Lateral epicondylitis, commonly known as tennis elbow, is a painful condition involving the tendons that attach to the bone on the outside (lateral) part of the elbow. Tendons anchor the muscle to bone. The muscle involved in this condition, the extensor carpi radialis brevis, helps to extend and stabilize the wrist. With lateral epicondylitis, there is degeneration of the tendon’s attachment, weakening the anchor site and placing greater stress on the area. This can then lead to pain associated with activities in which this muscle is active, such as lifting, gripping, and/or grasping. Sports such as tennis are commonly associated with this, but the problem can occur with many different types of activities, athletic and otherwise.
Overuse – The cause can be both non-work and work related. An activity that places stress on the tendon attachments, through stress on the extensor muscle-tendon unit, increases the strain on the tendon. These stresses can be from holding too large a racquet grip or from “repetitive” gripping and grasping activities, i.e. meat-cutting, plumbing, painting, weaving, etc.
Trauma – A direct blow to the elbow may result in swelling of the tendon that can lead to degeneration.
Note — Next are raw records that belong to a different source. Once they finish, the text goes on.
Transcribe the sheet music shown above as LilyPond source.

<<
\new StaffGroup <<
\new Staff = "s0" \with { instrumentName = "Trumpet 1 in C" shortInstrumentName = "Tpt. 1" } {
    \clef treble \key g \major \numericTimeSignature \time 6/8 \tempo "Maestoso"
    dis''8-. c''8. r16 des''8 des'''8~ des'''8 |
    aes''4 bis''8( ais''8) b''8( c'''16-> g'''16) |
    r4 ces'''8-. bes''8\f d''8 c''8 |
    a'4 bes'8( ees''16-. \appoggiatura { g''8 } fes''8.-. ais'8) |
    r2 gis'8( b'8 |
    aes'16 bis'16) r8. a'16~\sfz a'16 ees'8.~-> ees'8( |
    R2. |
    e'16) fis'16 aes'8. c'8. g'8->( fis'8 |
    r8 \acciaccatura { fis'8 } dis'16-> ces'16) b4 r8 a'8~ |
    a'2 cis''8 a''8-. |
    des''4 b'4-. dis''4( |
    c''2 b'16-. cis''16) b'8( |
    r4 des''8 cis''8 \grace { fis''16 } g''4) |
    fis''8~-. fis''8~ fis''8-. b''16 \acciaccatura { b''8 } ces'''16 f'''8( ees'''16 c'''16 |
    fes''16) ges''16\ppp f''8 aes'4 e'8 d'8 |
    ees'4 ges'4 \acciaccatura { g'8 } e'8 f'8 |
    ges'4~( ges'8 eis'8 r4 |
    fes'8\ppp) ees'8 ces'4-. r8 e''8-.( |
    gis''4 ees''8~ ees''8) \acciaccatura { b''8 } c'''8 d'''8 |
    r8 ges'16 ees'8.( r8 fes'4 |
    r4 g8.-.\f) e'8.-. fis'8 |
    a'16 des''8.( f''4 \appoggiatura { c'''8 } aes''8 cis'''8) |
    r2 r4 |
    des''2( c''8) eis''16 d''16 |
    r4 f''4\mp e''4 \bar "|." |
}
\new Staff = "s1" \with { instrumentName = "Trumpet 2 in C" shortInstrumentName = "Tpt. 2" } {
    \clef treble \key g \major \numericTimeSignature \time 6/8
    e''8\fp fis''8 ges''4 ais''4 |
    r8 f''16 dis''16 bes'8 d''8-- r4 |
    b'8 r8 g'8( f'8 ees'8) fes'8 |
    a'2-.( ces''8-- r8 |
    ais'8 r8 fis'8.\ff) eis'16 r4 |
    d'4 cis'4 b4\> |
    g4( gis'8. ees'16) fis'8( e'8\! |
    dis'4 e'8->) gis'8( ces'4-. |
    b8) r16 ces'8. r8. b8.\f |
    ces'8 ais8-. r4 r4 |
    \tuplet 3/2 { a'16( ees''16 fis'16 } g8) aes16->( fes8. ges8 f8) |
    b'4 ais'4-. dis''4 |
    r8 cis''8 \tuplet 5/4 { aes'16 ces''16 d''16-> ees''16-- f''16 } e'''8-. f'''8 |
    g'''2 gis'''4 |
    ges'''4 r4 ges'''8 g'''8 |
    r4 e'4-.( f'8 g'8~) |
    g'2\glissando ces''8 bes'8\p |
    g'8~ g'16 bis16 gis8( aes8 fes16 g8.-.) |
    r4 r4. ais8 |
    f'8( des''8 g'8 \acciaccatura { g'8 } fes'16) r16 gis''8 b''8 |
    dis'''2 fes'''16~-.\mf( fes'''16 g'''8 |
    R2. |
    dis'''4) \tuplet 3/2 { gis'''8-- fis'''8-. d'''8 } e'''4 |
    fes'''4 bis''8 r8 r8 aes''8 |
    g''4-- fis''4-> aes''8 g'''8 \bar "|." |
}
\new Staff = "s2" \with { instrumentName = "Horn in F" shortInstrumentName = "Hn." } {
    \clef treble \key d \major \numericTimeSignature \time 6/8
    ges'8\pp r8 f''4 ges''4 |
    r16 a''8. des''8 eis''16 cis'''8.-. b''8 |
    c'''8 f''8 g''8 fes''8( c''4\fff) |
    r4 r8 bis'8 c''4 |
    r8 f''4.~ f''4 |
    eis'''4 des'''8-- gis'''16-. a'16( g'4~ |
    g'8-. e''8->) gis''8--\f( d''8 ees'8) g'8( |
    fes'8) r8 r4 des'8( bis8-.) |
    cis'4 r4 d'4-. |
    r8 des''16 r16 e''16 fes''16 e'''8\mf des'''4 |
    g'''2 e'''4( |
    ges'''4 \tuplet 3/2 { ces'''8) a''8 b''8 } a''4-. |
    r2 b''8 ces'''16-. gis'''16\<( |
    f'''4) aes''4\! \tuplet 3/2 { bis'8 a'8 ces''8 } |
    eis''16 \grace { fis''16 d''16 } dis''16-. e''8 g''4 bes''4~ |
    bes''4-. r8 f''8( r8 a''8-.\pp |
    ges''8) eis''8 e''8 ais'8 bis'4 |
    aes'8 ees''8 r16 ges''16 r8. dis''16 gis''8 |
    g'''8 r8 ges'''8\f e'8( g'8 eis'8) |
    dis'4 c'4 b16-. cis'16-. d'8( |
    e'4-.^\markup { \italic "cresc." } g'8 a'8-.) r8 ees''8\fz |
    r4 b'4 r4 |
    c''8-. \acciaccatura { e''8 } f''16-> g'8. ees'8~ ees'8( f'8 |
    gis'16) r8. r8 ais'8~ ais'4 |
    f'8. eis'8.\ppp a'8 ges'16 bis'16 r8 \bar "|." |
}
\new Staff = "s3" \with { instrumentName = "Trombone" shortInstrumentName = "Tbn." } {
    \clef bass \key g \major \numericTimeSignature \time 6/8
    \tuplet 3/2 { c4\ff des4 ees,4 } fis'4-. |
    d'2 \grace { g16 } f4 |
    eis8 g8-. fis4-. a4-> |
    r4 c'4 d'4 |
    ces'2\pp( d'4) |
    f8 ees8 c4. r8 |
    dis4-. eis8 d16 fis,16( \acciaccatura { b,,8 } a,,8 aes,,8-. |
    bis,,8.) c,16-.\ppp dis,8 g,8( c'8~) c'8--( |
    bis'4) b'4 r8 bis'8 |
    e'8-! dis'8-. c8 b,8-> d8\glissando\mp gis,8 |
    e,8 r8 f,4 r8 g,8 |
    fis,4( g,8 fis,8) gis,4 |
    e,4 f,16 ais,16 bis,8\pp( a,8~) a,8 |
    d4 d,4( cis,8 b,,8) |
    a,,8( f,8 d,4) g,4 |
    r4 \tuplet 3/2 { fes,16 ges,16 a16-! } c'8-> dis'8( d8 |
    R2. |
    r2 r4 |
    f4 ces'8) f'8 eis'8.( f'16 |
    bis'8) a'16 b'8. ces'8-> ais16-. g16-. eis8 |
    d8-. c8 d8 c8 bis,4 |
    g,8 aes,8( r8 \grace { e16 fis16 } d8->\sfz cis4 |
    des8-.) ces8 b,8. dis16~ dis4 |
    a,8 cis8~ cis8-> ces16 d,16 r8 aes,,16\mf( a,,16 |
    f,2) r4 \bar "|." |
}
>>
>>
A sudden extreme action, force, or activity could also injure the tendon.
Who gets tennis elbow/lateral epicondylitis?
The most common age group that this condition affects is between 30 to 50 years old, but it may occur in younger and older age groups, and in both men and women.
SIGNS AND SYMPTOMS
Pain is the primary reason for patients to seek medical evaluation. The pain is located over the outside aspect of the elbow, over the bone region known as the lateral epicondyle. This area becomes tender to touch. Pain is also produced by any activity which places stress on the tendon, such as gripping or lifting. With activity, the pain usually starts at the elbow and may travel down the forearm to the hand. Occasionally, any motion of the elbow can be painful.
Activity modification – Initially, the activity causing the condition should be limited. Limiting the aggravating activity, not total rest, is recommended. Modifying grips or techniques, such as use of a different size racket and/or use of 2-handed backhands in tennis, may relieve the problem.
Medication – anti-inflammatory medications may help alleviate the pain.
Brace – a tennis elbow brace, a band worn over the muscle of the forearm, just below the elbow, can reduce the tension on the tendon and allow it to heal.
Physical Therapy – may be helpful, providing stretching and/or strengthening exercises. Modalities such as ultrasound or heat treatments may be helpful.
Steroid injections – A steroid is a strong anti-inflammatory medication that can be injected into the area. No more than (3) injections should be given.
Shockwave treatment – A new type of treatment, available in the office setting, has shown some success in 50–60% of patients. This is a shock wave delivered to the affected area around the elbow, which can be used as a last resort prior to the consideration of surgery.
Surgery is only considered when the pain is incapacitating and has not responded to conservative care, and symptoms have lasted more than six months. Surgery involves removing the diseased, degenerated tendon tissue. Two surgical approaches are available; traditional open surgery (incision), and arthroscopy—a procedure performed with instruments inserted into the joint through small incisions. Both options are performed in the outpatient setting.
Recovery from surgery includes physical therapy to regain motion of the arm. A strengthening program will be necessary in order to return to prior activities. Recovery can be expected to take 4–6 months.